Mit positivem Denken im Spital
Da liege ich nun also. Jetzt deutlich bequemer als damals vor rund 14 Monaten, als ich durch meinen Bewegungsdrang getrieben ein bisschen zu weit ging. Tatsächlich brauchte es nicht viel für den grössten Fehltritt – im wahrsten Sinn des Wortes – meines Lebens. Der Stein, auf den ich trat, war locker. Der Abhang genügend steil. Im Gegensatz zum vorhin erwähnten losen Stein traf das auf die beiden Felsbrocken nicht zu, zwischen die mein Fuss, ja eigentlich eines meiner Beine, während des Sturzes geriet.
Und so lag ich dann da auf der Geröllhalde zwischen Brennnesseln auf hartem Untergrund. Die harte Landung verschaffte mir die Gelegenheit, einmal ein Spital in der Romandie von innen kennenzulernen, und verhalf mir unverhofft dazu, mein Französischvokabular um einige medizinische Fachbegriffe zu erweitern.
Das gebrochene Bein wieder richten liess ich mir dann jedoch lieber in der Heimat in unserem Spital in Uster. Wieso ich so alte Geschichten nun wieder auftische? Ganz einfach, ich liege aktuell wieder in ebendiesem Spital, um mich jener Schrauben und der Platte – wobei Platte ein etwas grosses Wort ist für den metallenen Lochstreifen, den ich nun nicht mehr unter der Haut, dafür in einem Plastiksäckchen trage – zu entledigen, die mir damals eingepflanzt wurden.
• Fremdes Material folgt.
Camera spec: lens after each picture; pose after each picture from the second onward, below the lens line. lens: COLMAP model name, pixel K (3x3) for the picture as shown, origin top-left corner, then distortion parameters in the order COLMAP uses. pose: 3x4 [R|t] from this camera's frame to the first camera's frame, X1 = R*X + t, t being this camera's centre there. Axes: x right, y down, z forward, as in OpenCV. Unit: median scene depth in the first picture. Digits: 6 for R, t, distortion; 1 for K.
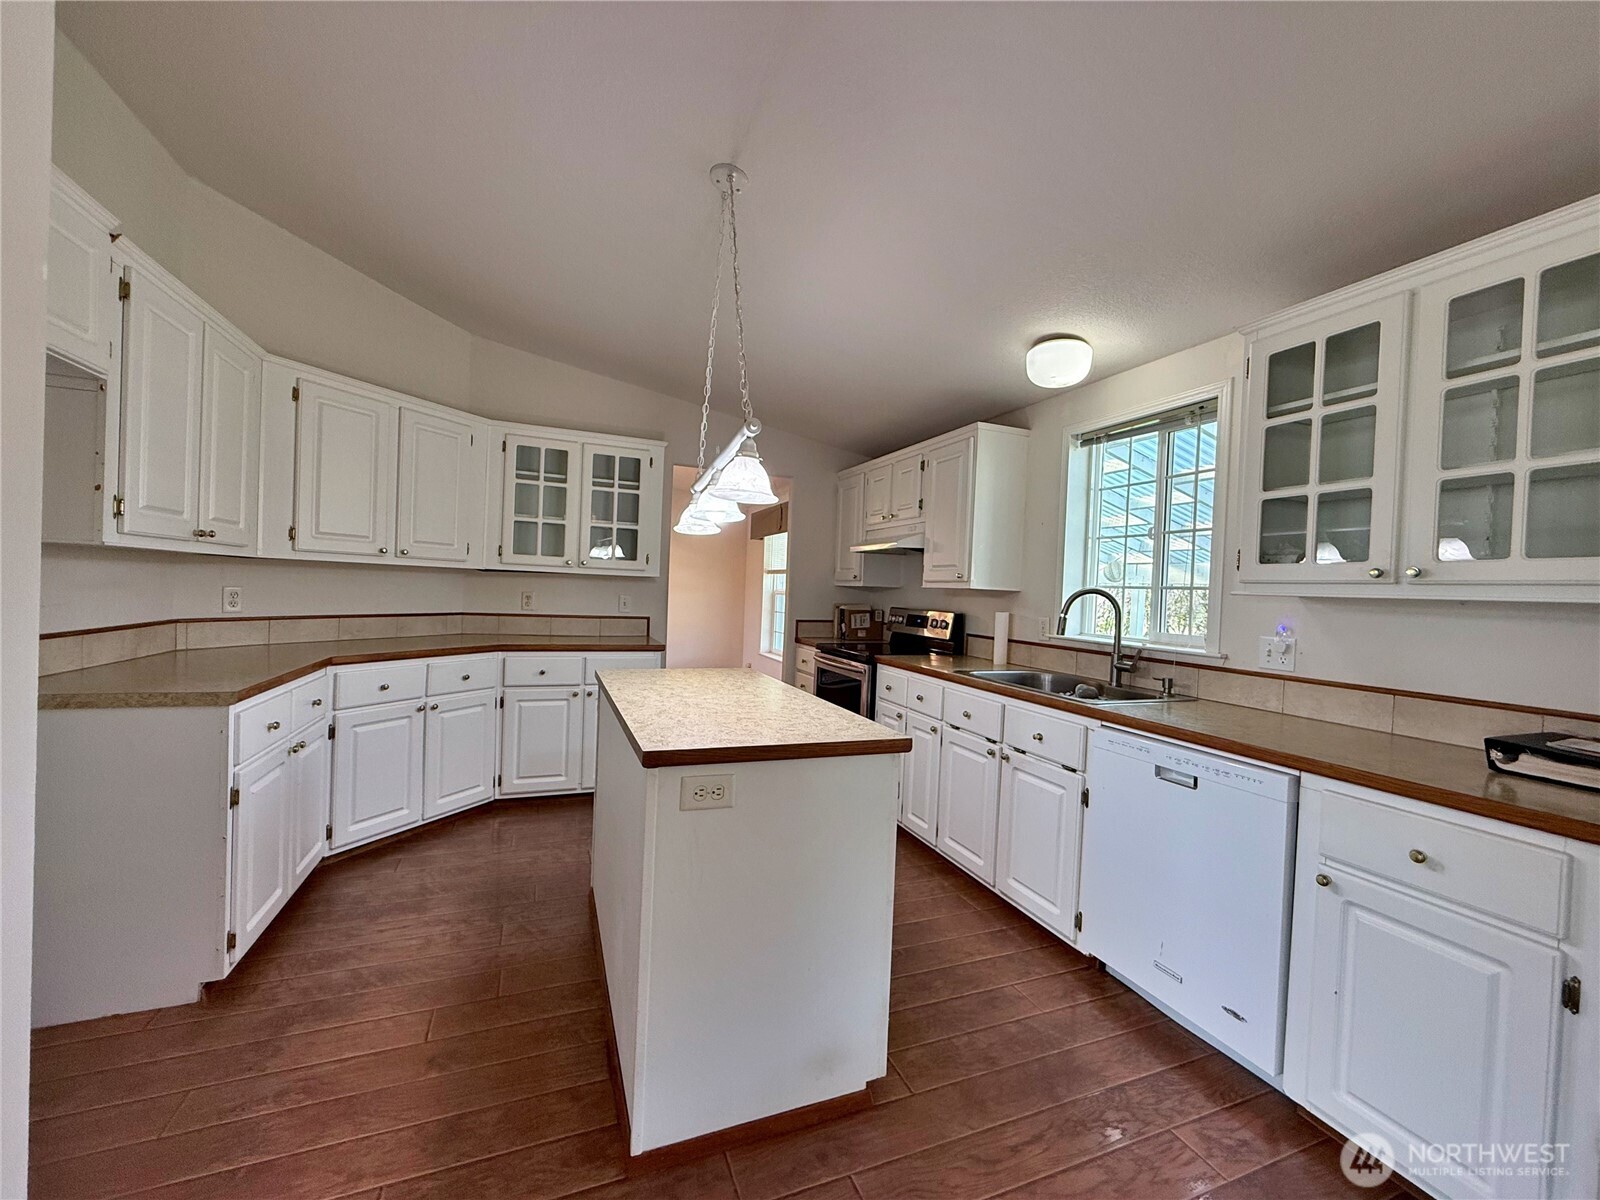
lens RADIAL K [[633.8, 0, 792.6], [0, 633.8, 601.8], [0, 0, 1]] dist [-0.000123, -0.000902]
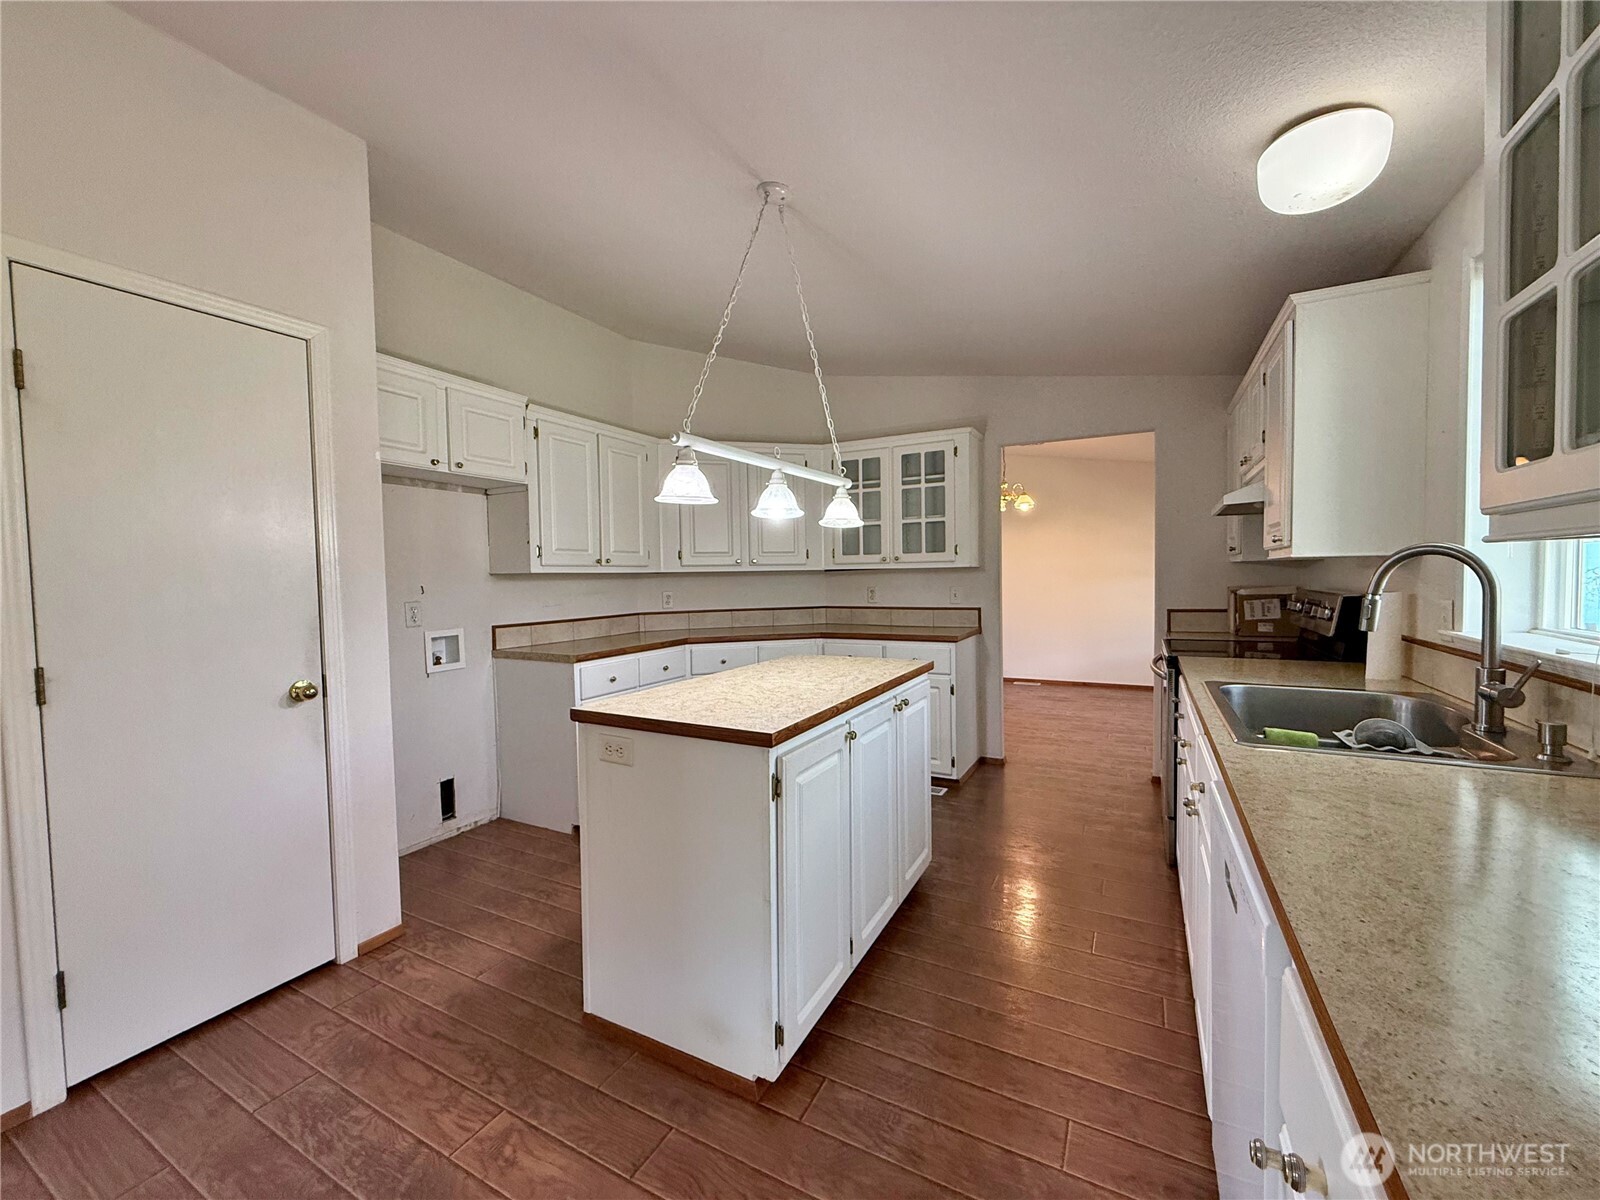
lens RADIAL K [[633.8, 0, 798.3], [0, 633.8, 601.3], [0, 0, 1]] dist [-0.000123, -0.000902]
pose [[0.649848, -0.020335, -0.759792, 0.413969], [0.028454, 0.999592, -0.002416, 0.010096], [0.759531, -0.020049, 0.650162, 0.189010]]
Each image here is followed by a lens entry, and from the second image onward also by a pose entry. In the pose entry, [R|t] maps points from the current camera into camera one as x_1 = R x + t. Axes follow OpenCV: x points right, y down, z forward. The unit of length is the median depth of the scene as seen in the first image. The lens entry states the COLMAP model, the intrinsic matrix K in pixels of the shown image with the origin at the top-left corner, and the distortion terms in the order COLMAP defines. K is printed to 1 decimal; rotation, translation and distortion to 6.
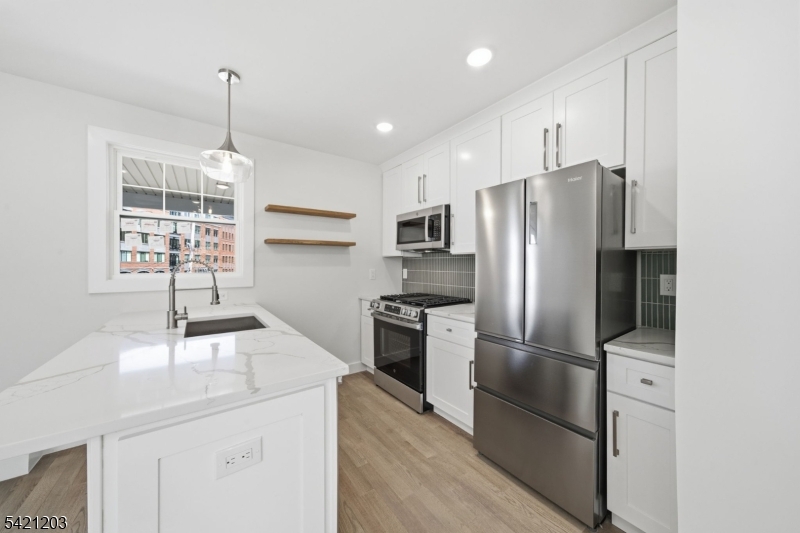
lens RADIAL K [[278.8, 0, 398.2], [0, 278.8, 263.7], [0, 0, 1]] dist [0.006404, 0.000264]
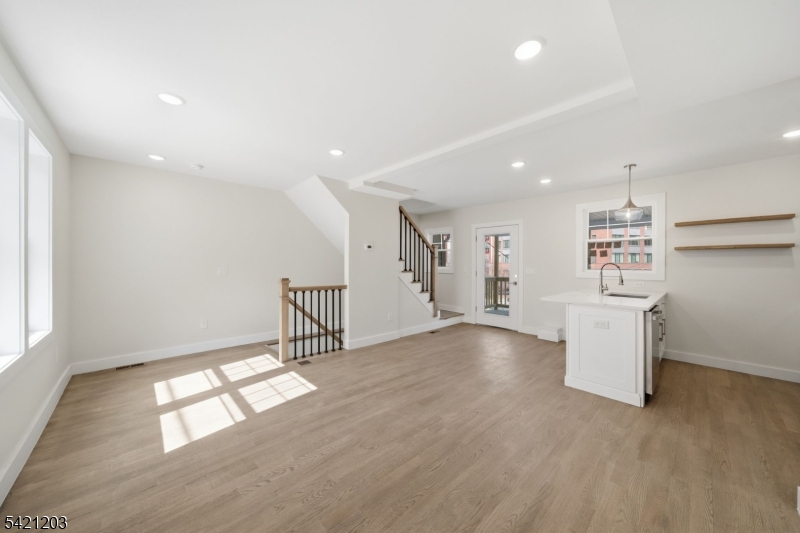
lens RADIAL K [[278.8, 0, 403.7], [0, 278.8, 263.8], [0, 0, 1]] dist [0.006404, 0.000264]
pose [[0.142228, 0.002742, -0.989830, 0.982386], [-0.005805, 0.999981, 0.001936, -0.002085], [0.989817, 0.005471, 0.142242, -0.732624]]
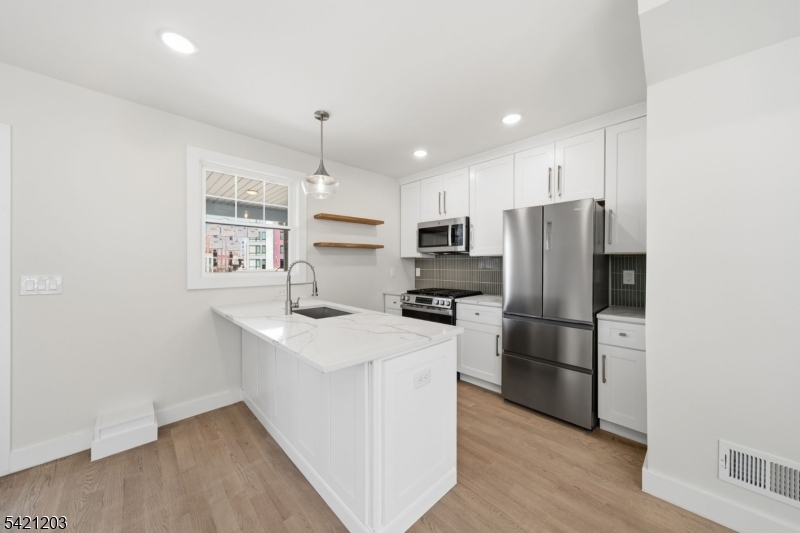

Dieser neuerliche Spitalbesuch bescherte mir nicht nur einen Schnitt im Bein und einen weissen Druckverband, sondern liess mich auch einige Gramm leichter werden, die ich wie erwähnt jetzt in einem Plastiksäckchen, quasi als Trophäe, heimnehmen darf. Ich glaube jedoch nicht, dass ich mir diese an die Stubenwand hänge.
Doch das ist noch nicht alles. Nein, ich durfte im Krankenhaus auch einige freundliche Personen wieder sehen, die ich von meinem letztjährigen Aufenthalt hier oder aber aus dem eigenen Dorf kenne. Und wem habe ich diese schönen Begegnungen zu verdanken? Einem kleinen Stein, den die Natur mir in den Weg gelegt hatte und ohne den ich all das nicht hätte erleben dürfen. Das nenne ich mal positives Denken.